CRÍTICA DE SERIE. Filmin (1990) | Dirección: Joshua Brand y John Falsey | 6 temporadas.
Basta acariciar un par de episodios de Doctor en Alaska para querer mudarse a Cicely. Porque las andanzas tragicómicas del Dr. Fleischman —en ese pequeño pueblo donde uno puede toparse con un alce mientras pasea— resultan entrañables, divertidas y surrealistas. A pesar de retratar un universo remoto, es una serie más de paisanaje que de paisajes: una piloto aguerrida y quisquillosa, un joven nativo con alma de cineasta, un expresidiario que recita a Walt Whitman en la radio local o un antiguo astronauta que ansía convertir Cicely en la Riviera de Alaska. Una insólita y refrescante fusión de amor, humor, choques culturales, buen rollo comunitario y suaves dilemas vitales.
Ahí, en ese ecosistema gélido que descubre la humanidad entre lo cotidiano y lo insólito, en esa comarca donde la peña está obligada a ayudarse para sobrevivir y a quererse para que la maquinaria social permanezca engrasada, aterriza un médico judío neoyorquino, con sus palos de golf, su aire de superioridad moral y su estrés cosmopolita. Aunque el motor inicial de la serie sea el clásico mecanismo del pez-fuera-del-agua, Doctor en Alaska es grandiosa por su hondura dramática: los personajes peinan y despeinan sus almas con tanta naturalidad que, tras una temporada, uno siente que por ahí pulula su grupo de amigos de la infancia, esos con los que uno juega de memoria. Una sensación de familiaridad amable y bienintencionada que, décadas después, retomarían The West Wing por el flanco dramático y Parks and Recreation por el cómico. Historias con personajes a los que se les coge cariño y que tienen esa extraña virtud de hacernos querer ser mejores o, al menos, más felices.

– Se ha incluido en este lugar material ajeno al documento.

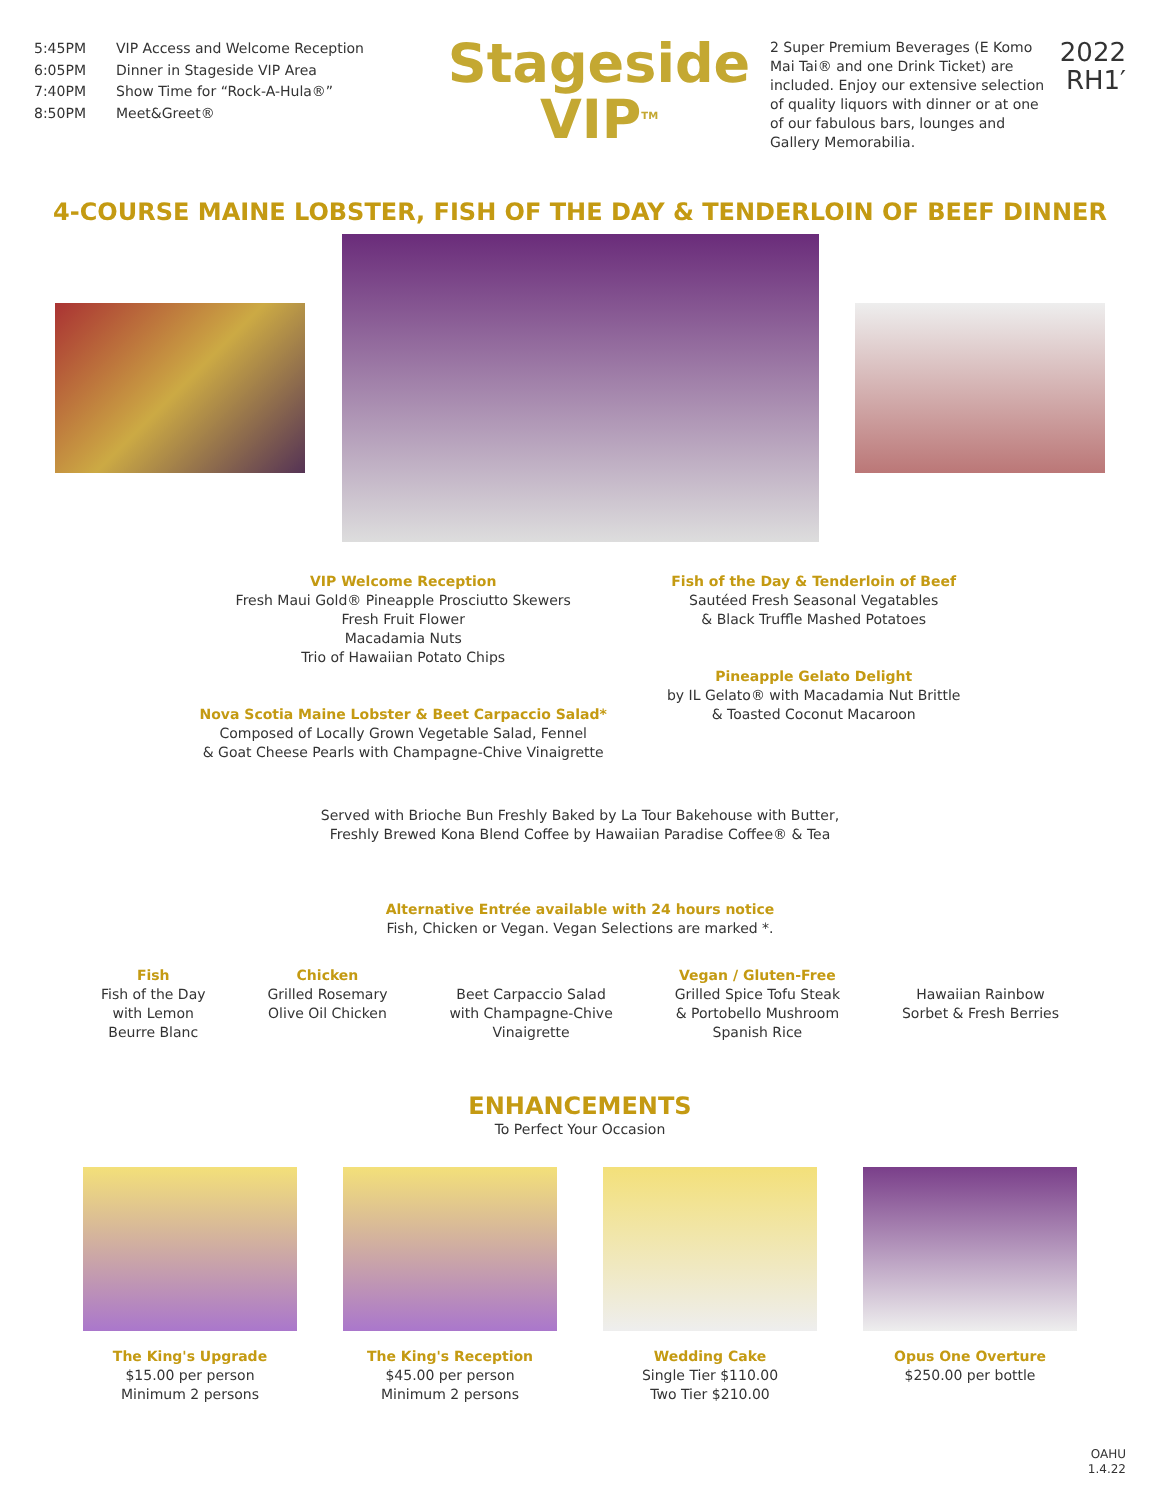5:45PM VIP Access and Welcome Reception
6:05PM Dinner in Stageside VIP Area
7:40PM Show Time for “Rock-A-Hula®”
8:50PM Meet&Greet®
Stageside
VIP<sup>TM</sup>
2 Super Premium Beverages (E Komo Mai Tai® and one Drink Ticket) are included. Enjoy our extensive selection of quality liquors with dinner or at one of our fabulous bars, lounges and Gallery Memorabilia.
2022
RH1′
4-COURSE MAINE LOBSTER, FISH OF THE DAY & TENDERLOIN OF BEEF DINNER
VIP Welcome Reception
Fresh Maui Gold® Pineapple Prosciutto Skewers
Fresh Fruit Flower
Macadamia Nuts
Trio of Hawaiian Potato Chips
Nova Scotia Maine Lobster & Beet Carpaccio Salad*
Composed of Locally Grown Vegetable Salad, Fennel
& Goat Cheese Pearls with Champagne-Chive Vinaigrette
Fish of the Day & Tenderloin of Beef
Sautéed Fresh Seasonal Vegatables
& Black Truffle Mashed Potatoes
Pineapple Gelato Delight
by IL Gelato® with Macadamia Nut Brittle
& Toasted Coconut Macaroon
Served with Brioche Bun Freshly Baked by La Tour Bakehouse with Butter,
Freshly Brewed Kona Blend Coffee by Hawaiian Paradise Coffee® & Tea
Alternative Entrée available with 24 hours notice
Fish, Chicken or Vegan. Vegan Selections are marked *.
Fish
Fish of the Day
with Lemon
Beurre Blanc
Chicken
Grilled Rosemary
Olive Oil Chicken
Beet Carpaccio Salad
with Champagne-Chive
Vinaigrette
Vegan / Gluten-Free
Grilled Spice Tofu Steak
& Portobello Mushroom
Spanish Rice
Hawaiian Rainbow
Sorbet & Fresh Berries
ENHANCEMENTS
To Perfect Your Occasion
The King's Upgrade
$15.00 per person
Minimum 2 persons
The King's Reception
$45.00 per person
Minimum 2 persons
Wedding Cake
Single Tier $110.00
Two Tier $210.00
Opus One Overture
$250.00 per bottle
OAHU
1.4.22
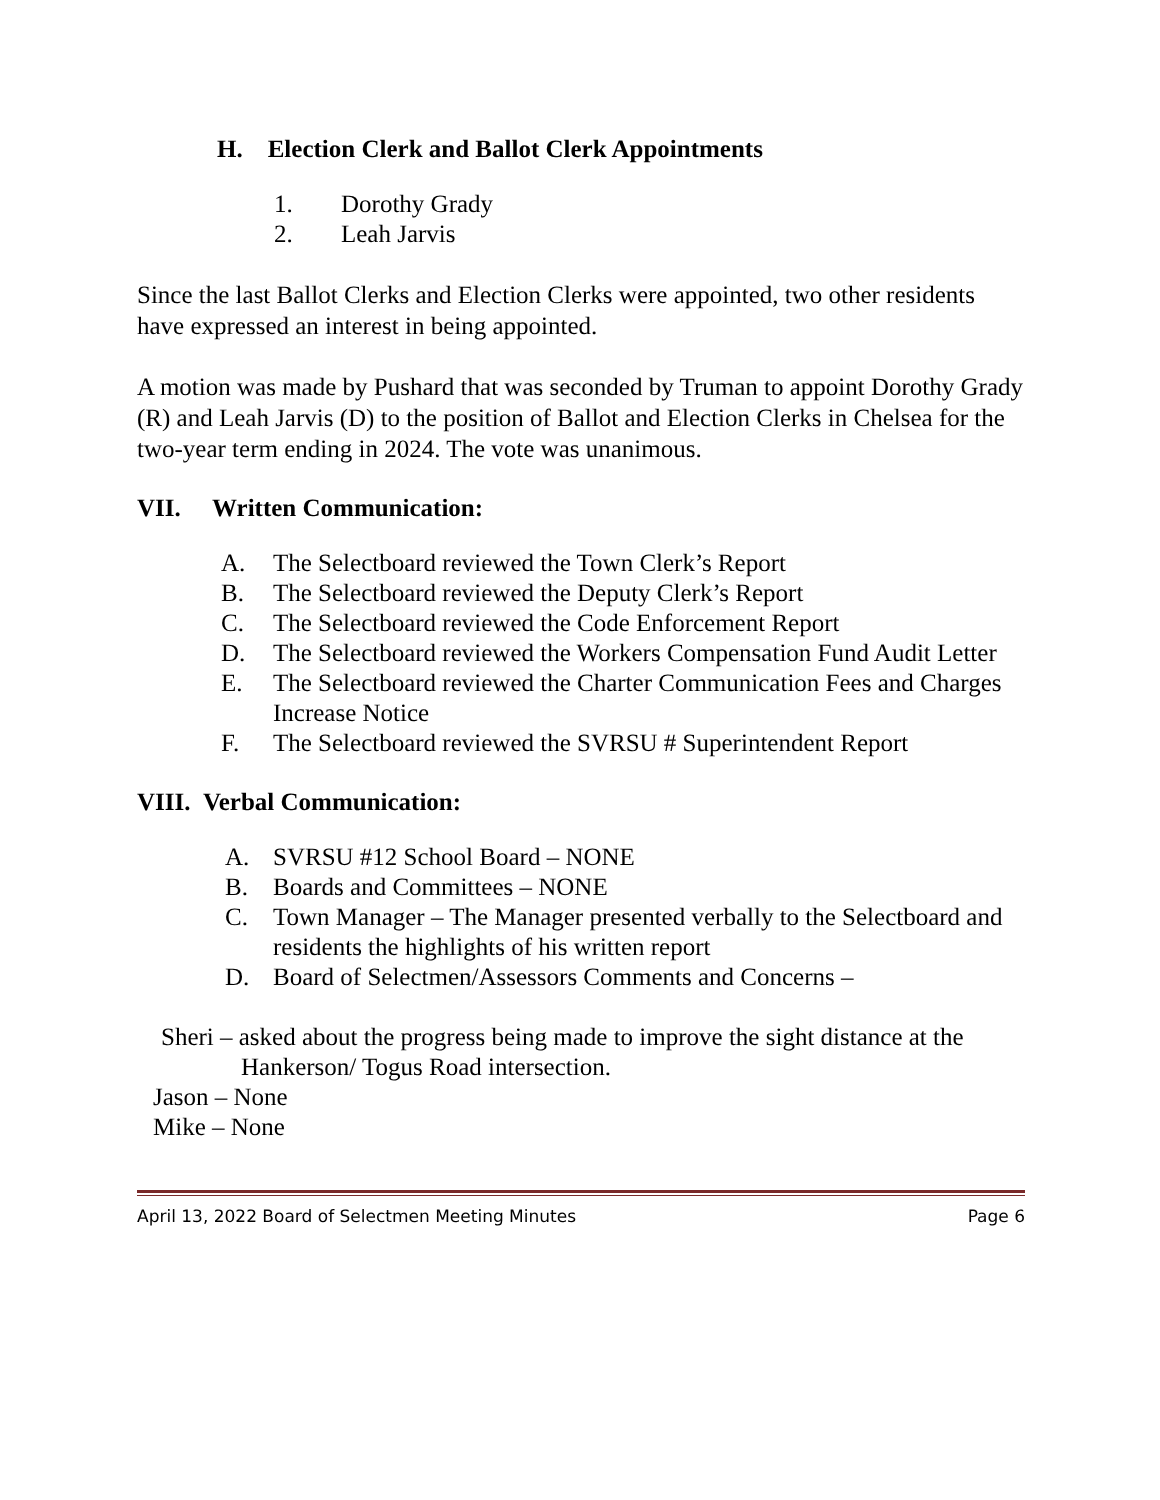H. Election Clerk and Ballot Clerk Appointments
1. Dorothy Grady
2. Leah Jarvis
Since the last Ballot Clerks and Election Clerks were appointed, two other residents have expressed an interest in being appointed.
A motion was made by Pushard that was seconded by Truman to appoint Dorothy Grady (R) and Leah Jarvis (D) to the position of Ballot and Election Clerks in Chelsea for the two-year term ending in 2024. The vote was unanimous.
VII. Written Communication:
A. The Selectboard reviewed the Town Clerk’s Report
B. The Selectboard reviewed the Deputy Clerk’s Report
C. The Selectboard reviewed the Code Enforcement Report
D. The Selectboard reviewed the Workers Compensation Fund Audit Letter
E. The Selectboard reviewed the Charter Communication Fees and Charges Increase Notice
F. The Selectboard reviewed the SVRSU # Superintendent Report
VIII. Verbal Communication:
A. SVRSU #12 School Board – NONE
B. Boards and Committees – NONE
C. Town Manager – The Manager presented verbally to the Selectboard and residents the highlights of his written report
D. Board of Selectmen/Assessors Comments and Concerns –
Sheri – asked about the progress being made to improve the sight distance at the
Hankerson/ Togus Road intersection.
Jason – None
Mike – None
April 13, 2022 Board of Selectmen Meeting Minutes Page 6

Ahora que la fiebre de las series regala más cantidad que calidad, cuando es humanamente imposible seguir la pista de todo lo que estrenan la docena de plataformas que pelean por la audiencia, toca pararse y revisar clásicos. Así que matrícula de honor para Filmin por incorporar a su catálogo este mítico producto televisivo que ha envejecido de vicio; es la ventaja de haber apostado en su día por la inteligencia del espectador y la sensibilidad de su retina.
Con seis temporadas que solo renquean en su último tramo, Doctor en Alaska es una joya indiscutible de los años noventa, una de las series que apuntaló el boom posterior, proponiendo un relato capaz de imprimirle a la cultura popular televisiva una ambición narrativa y estilística poco usual entonces. Hay rupturas de la cuarta pared, relecturas de Cien años de soledad, episodios oníricos y, sobre todo, un puñado de personajes que logran el milagro de hacer creíble —y simpática y afectuosa— su humanista mirada del mundo: la de un entorno donde el tiempo parece haberse detenido… para que los espectadores queramos irnos a vivir eternamente a Cicely.